Revisão técnica: Eng. Agrônomo André Noronha

Quem pesquisa por Actara bula normalmente quer encontrar de forma rápida informações sobre dose, pragas-alvo, carência, intervalo entre aplicações e modo de preparo da calda. Esse tipo de busca é muito comum entre produtores, técnicos e consultores que precisam conferir o uso correto do produto antes da aplicação.

O Actara 250 WG é um inseticida sistêmico à base de tiametoxam 250 g/kg, do grupo 4A, formulado como grânulos dispersíveis em água (WG). Trata-se de um produto amplamente conhecido no manejo de pragas em diferentes culturas e que exige atenção à dose, ao momento de entrada e ao manejo de resistência para manter eficiência no campo.

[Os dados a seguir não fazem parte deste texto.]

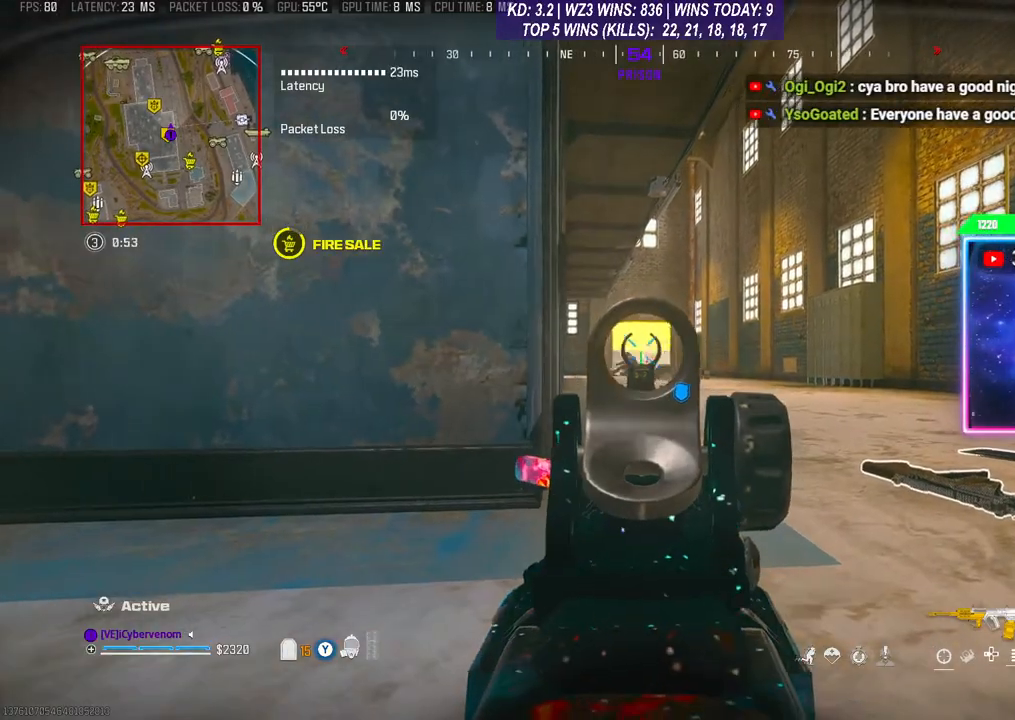
{"buttons": ["L2", "R2"], "left_stick": "center", "right_stick": "center", "events": [[133, "right_stick", "down-left"], [300, "right_stick", "down"], [433, "right_stick", "center"]]}
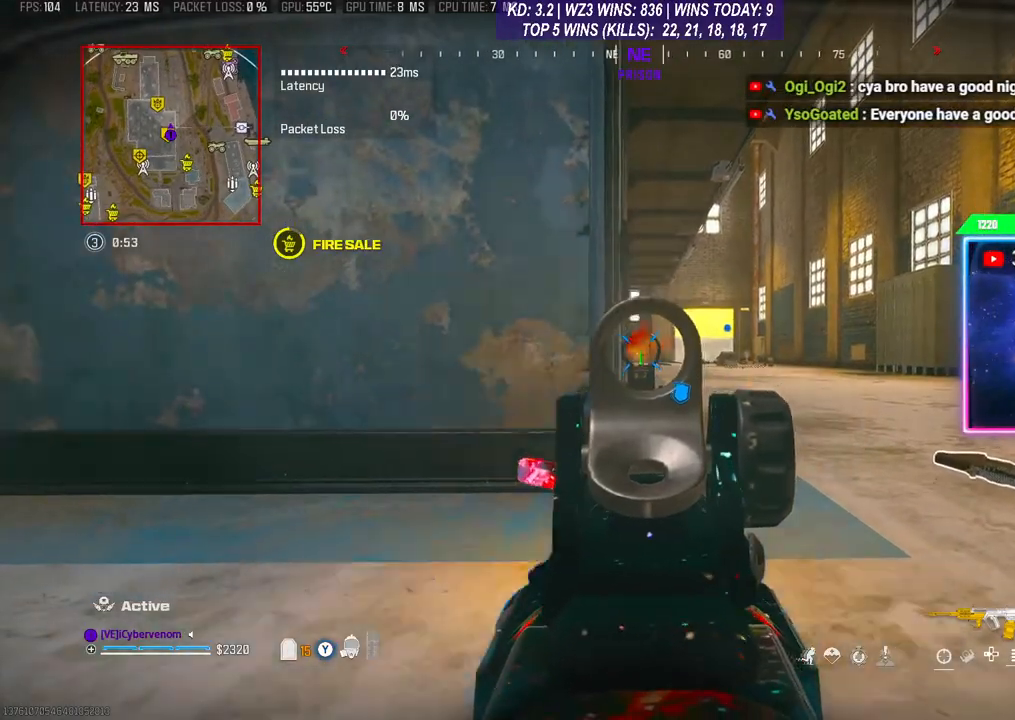
{"buttons": ["Y"], "left_stick": "up", "right_stick": "center", "events": [[67, "right_stick", "left"], [100, "L2", "up"], [100, "left_stick", "up"], [200, "R2", "up"], [400, "right_stick", "center"], [467, "Y", "down"]]}
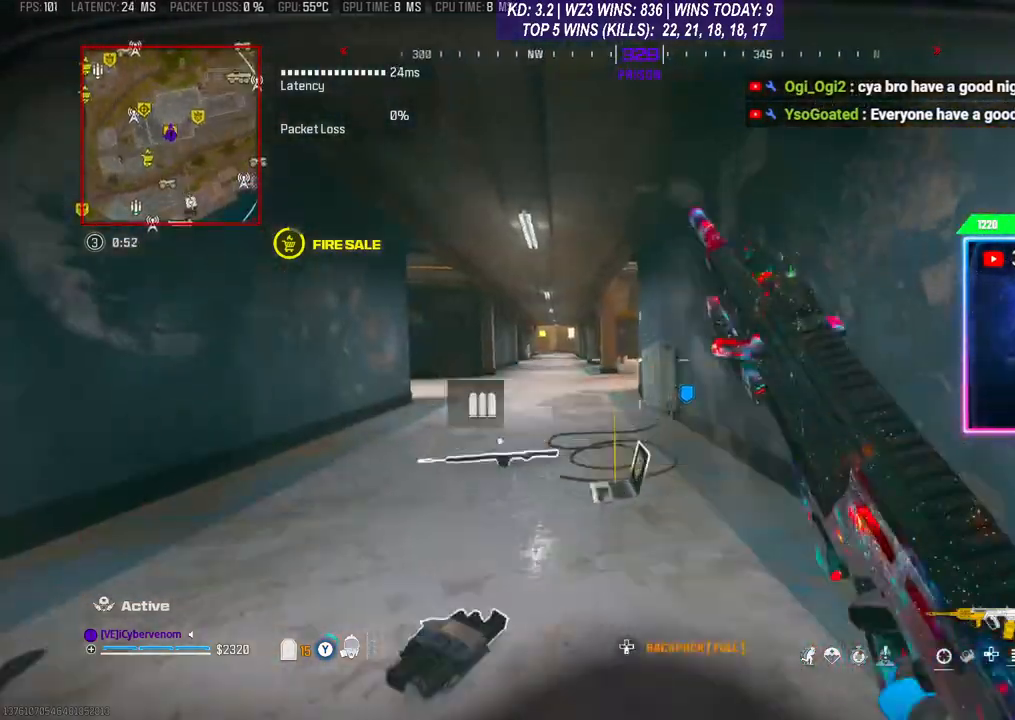
{"buttons": [], "left_stick": "up", "right_stick": "center", "events": [[33, "Y", "up"], [200, "right_stick", "down"], [300, "right_stick", "center"]]}
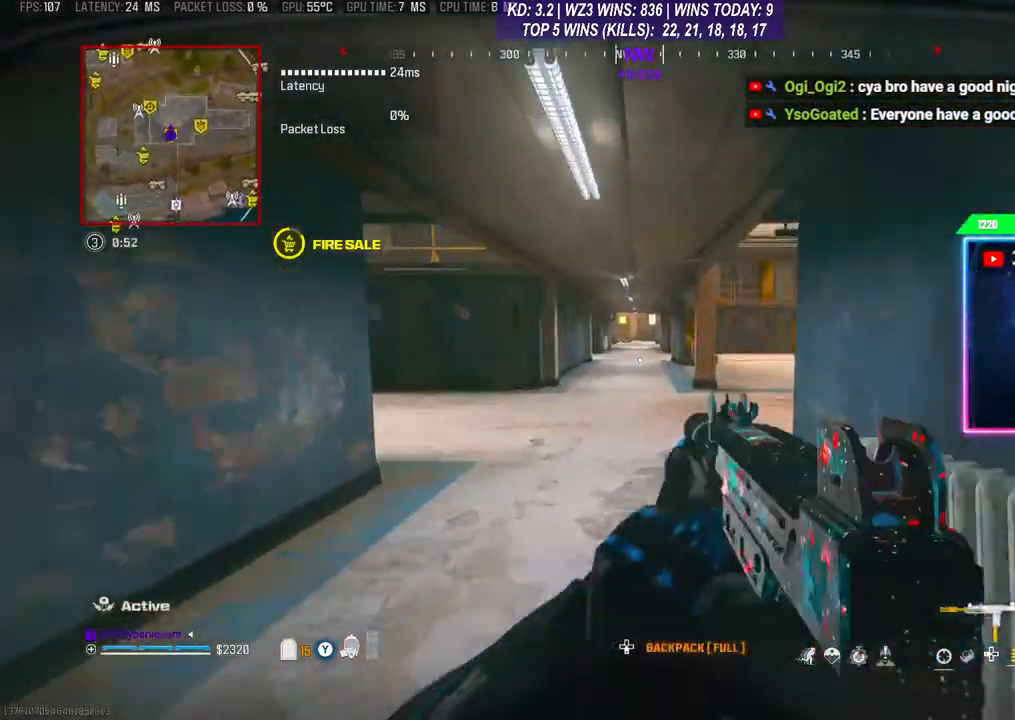
{"buttons": [], "left_stick": "down", "right_stick": "down-left", "events": [[167, "right_stick", "right"], [367, "right_stick", "down-left"], [400, "left_stick", "down"]]}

O que é o Actara e para que ele serve?

O Actara é um inseticida indicado para o controle de diversas pragas agrícolas em diferentes culturas. Entre os alvos mais conhecidos estão mosca-branca, pulgões, tripes, vaquinhas, cigarrinhas, cupins e outras pragas importantes, dependendo da cultura e da modalidade de aplicação.

O produto possui registro para várias culturas, incluindo algodão, arroz, batata, café, cana-de-açúcar, citros, ervilha, feijão, melancia, melão, morango, repolho, tomate, trigo e uva, entre outras. Isso ajuda a explicar por que a palavra-chave “Actara bula” tem alto potencial de busca orgânica: muita gente procura orientação técnica direta sobre como usar o produto com segurança e eficiência.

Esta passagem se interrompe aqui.